(Data records)
=== Section Start ===

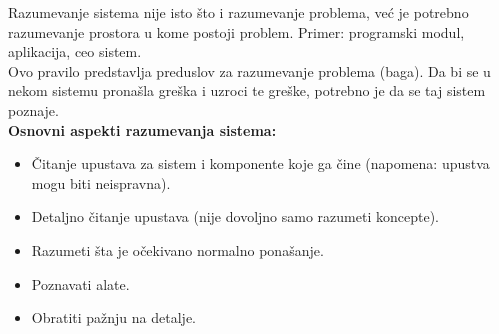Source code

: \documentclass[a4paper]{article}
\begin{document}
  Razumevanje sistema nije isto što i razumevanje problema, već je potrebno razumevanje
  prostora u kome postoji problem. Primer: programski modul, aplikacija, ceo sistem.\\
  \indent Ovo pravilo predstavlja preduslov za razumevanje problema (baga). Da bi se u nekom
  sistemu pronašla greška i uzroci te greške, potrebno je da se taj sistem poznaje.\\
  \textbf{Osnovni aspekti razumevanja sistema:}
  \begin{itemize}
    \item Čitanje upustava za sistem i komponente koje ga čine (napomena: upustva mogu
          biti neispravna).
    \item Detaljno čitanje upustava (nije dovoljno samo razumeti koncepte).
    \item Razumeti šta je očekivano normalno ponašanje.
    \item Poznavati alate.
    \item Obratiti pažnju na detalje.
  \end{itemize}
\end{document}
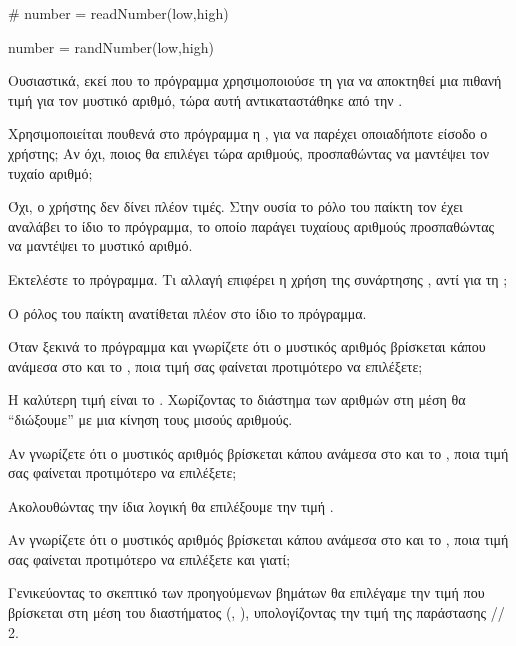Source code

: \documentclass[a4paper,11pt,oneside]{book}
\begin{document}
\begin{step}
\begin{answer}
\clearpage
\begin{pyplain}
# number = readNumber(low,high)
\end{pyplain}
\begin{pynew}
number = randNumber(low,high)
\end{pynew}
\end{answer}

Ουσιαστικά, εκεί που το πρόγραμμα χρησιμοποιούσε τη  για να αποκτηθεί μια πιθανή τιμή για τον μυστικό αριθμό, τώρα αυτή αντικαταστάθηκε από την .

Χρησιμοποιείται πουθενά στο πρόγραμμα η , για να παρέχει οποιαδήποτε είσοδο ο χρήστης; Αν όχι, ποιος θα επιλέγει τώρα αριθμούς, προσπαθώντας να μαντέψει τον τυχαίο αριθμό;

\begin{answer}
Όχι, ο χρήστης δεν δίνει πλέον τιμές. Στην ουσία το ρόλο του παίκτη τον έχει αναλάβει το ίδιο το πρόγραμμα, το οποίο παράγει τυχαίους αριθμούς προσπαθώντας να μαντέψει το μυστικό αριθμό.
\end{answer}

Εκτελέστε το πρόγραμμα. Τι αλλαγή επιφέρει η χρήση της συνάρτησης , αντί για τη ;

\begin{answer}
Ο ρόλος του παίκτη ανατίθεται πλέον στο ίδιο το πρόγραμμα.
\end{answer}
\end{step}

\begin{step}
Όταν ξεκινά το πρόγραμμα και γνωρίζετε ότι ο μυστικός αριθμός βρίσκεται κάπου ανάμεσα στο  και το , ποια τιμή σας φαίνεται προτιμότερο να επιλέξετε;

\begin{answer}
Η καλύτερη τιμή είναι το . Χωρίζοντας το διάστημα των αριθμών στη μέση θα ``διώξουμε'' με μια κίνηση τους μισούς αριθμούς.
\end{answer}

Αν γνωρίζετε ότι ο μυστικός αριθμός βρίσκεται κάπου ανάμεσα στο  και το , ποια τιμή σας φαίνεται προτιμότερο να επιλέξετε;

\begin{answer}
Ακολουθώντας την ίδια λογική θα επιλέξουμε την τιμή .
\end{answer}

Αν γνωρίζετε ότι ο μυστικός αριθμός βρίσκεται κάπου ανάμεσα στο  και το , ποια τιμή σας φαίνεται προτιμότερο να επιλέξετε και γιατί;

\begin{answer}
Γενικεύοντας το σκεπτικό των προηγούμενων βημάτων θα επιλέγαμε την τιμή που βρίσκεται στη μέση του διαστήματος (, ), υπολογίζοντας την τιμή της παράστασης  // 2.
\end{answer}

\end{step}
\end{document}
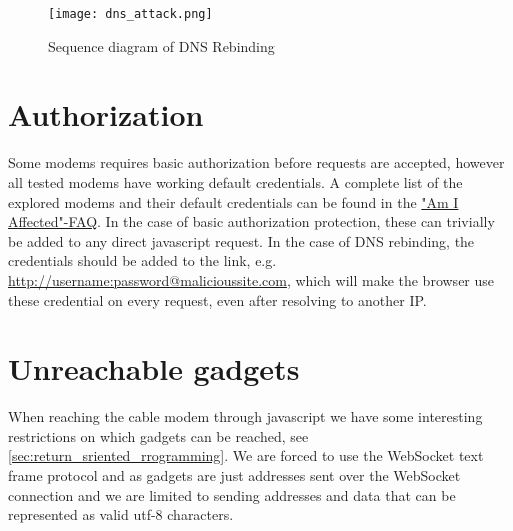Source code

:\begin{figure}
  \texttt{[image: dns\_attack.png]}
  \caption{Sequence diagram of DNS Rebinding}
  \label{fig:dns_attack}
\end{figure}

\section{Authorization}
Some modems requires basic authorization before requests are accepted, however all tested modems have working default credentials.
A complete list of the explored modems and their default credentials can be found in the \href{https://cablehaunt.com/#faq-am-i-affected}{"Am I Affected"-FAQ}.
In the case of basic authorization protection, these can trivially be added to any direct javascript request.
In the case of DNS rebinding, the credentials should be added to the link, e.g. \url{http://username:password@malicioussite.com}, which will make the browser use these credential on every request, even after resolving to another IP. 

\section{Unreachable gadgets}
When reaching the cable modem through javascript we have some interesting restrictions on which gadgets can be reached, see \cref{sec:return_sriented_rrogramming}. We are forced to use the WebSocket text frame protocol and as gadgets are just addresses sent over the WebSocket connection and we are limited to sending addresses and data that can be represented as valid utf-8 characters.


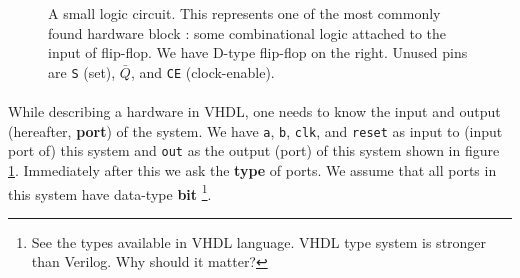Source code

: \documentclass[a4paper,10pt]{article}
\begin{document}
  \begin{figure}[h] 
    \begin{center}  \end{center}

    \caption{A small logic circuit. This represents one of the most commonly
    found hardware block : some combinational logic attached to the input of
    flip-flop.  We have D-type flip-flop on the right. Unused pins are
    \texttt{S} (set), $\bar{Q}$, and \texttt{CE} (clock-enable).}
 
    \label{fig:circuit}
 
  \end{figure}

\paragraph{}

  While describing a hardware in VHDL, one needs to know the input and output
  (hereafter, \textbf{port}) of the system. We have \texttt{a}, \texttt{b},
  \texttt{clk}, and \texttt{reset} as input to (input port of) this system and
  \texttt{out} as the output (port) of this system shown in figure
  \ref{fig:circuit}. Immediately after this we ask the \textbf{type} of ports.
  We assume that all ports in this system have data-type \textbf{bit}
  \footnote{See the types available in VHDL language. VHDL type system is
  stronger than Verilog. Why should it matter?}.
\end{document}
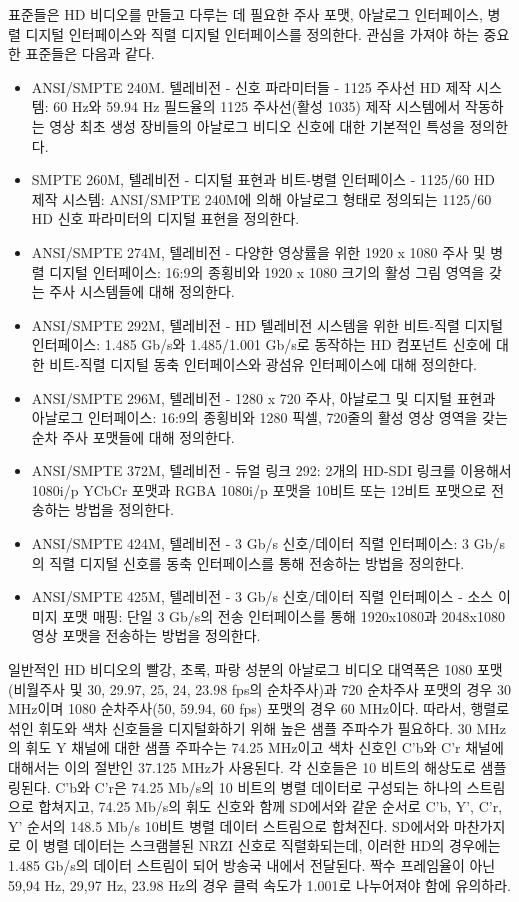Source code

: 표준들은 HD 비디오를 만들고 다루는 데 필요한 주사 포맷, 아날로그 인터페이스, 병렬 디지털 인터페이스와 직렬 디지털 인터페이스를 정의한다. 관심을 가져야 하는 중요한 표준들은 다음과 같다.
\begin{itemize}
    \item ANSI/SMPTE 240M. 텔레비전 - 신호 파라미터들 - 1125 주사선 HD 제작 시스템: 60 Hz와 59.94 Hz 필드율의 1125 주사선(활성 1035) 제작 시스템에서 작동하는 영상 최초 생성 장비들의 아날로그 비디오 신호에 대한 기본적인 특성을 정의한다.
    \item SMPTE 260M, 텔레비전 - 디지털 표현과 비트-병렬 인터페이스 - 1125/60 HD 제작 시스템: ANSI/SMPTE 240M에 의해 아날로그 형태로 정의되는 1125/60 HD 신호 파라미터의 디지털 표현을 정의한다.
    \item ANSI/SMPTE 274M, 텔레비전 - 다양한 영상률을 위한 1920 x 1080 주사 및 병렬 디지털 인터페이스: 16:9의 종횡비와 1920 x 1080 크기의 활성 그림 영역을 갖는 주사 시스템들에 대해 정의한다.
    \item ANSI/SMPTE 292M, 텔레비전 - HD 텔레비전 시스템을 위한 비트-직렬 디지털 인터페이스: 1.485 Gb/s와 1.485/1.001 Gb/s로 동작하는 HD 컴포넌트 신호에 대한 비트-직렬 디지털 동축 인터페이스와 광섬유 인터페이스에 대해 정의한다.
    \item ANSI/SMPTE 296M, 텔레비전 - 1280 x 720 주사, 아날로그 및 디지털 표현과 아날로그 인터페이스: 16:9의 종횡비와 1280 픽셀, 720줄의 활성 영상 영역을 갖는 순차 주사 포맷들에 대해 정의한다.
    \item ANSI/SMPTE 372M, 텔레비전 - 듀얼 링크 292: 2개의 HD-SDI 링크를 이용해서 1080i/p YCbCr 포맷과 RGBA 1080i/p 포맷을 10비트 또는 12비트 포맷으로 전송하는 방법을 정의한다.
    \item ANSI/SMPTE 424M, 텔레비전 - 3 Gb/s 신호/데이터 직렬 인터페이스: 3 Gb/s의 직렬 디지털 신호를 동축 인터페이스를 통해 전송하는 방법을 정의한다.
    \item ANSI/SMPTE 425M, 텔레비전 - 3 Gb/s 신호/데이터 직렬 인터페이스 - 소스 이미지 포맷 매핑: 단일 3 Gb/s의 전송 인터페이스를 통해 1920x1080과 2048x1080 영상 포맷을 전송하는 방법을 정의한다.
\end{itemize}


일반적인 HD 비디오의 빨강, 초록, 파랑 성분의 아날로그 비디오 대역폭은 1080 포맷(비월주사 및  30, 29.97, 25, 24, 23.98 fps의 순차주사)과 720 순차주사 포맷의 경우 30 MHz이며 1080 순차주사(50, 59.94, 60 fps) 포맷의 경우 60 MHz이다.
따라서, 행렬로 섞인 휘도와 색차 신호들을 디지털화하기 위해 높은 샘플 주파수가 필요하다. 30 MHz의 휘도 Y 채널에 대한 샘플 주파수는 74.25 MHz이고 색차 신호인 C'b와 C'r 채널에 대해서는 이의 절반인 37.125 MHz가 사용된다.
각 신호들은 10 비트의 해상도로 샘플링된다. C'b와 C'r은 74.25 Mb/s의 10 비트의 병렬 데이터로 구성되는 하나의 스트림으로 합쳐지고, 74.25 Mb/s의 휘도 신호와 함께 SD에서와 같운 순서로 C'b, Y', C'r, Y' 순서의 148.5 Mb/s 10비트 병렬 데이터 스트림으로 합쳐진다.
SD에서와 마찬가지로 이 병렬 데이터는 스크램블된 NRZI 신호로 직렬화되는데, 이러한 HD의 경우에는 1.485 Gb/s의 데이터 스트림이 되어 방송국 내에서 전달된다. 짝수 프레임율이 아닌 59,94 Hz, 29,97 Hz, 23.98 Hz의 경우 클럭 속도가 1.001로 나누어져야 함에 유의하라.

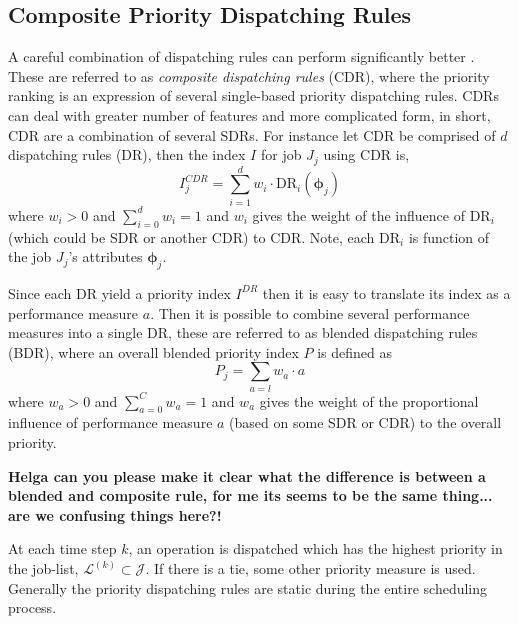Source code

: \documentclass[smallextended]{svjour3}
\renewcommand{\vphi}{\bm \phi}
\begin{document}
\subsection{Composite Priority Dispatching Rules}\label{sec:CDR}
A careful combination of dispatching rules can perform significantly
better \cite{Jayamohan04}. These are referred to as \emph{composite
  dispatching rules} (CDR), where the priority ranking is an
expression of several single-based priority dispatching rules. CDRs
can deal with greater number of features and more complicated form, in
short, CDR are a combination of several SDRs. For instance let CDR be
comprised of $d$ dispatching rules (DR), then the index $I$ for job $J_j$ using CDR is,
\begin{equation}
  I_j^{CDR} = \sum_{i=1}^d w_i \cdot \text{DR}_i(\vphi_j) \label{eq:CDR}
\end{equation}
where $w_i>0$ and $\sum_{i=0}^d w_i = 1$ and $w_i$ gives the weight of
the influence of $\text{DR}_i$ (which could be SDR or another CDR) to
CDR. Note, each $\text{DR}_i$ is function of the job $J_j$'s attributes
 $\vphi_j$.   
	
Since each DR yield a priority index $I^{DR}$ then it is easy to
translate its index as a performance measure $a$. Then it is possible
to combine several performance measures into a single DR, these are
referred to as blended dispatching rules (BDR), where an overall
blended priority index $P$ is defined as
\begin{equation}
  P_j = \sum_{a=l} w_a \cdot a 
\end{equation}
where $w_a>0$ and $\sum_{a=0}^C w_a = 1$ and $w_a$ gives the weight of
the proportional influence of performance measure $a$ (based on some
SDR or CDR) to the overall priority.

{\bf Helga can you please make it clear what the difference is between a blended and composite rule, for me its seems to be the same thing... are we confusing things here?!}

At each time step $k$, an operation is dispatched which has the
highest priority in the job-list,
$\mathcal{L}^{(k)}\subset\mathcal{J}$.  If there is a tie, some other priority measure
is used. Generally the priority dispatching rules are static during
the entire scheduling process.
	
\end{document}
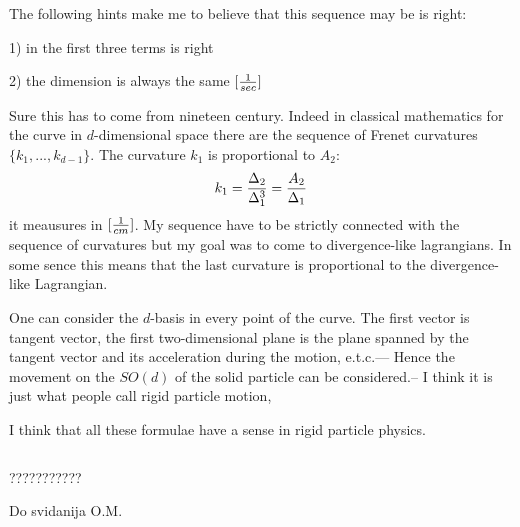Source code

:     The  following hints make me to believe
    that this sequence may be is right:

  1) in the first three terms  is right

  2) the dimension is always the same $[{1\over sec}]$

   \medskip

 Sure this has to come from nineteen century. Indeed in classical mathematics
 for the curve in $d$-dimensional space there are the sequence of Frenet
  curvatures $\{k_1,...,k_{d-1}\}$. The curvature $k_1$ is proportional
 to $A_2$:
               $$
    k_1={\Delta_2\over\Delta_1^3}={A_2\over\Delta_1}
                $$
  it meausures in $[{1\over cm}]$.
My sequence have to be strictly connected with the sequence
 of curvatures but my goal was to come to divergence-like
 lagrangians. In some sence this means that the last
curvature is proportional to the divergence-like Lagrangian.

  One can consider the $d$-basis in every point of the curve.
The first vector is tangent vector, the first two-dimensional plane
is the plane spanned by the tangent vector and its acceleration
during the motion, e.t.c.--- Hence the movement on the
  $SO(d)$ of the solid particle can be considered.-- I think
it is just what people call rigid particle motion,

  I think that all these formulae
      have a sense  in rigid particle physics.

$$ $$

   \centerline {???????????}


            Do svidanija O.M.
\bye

=== Section End ===

Bring together each line above where the string "VHDL" turns up.

  While describing a hardware in VHDL, one needs to know the input and output
  \footnote{See the types available in VHDL language. VHDL type system is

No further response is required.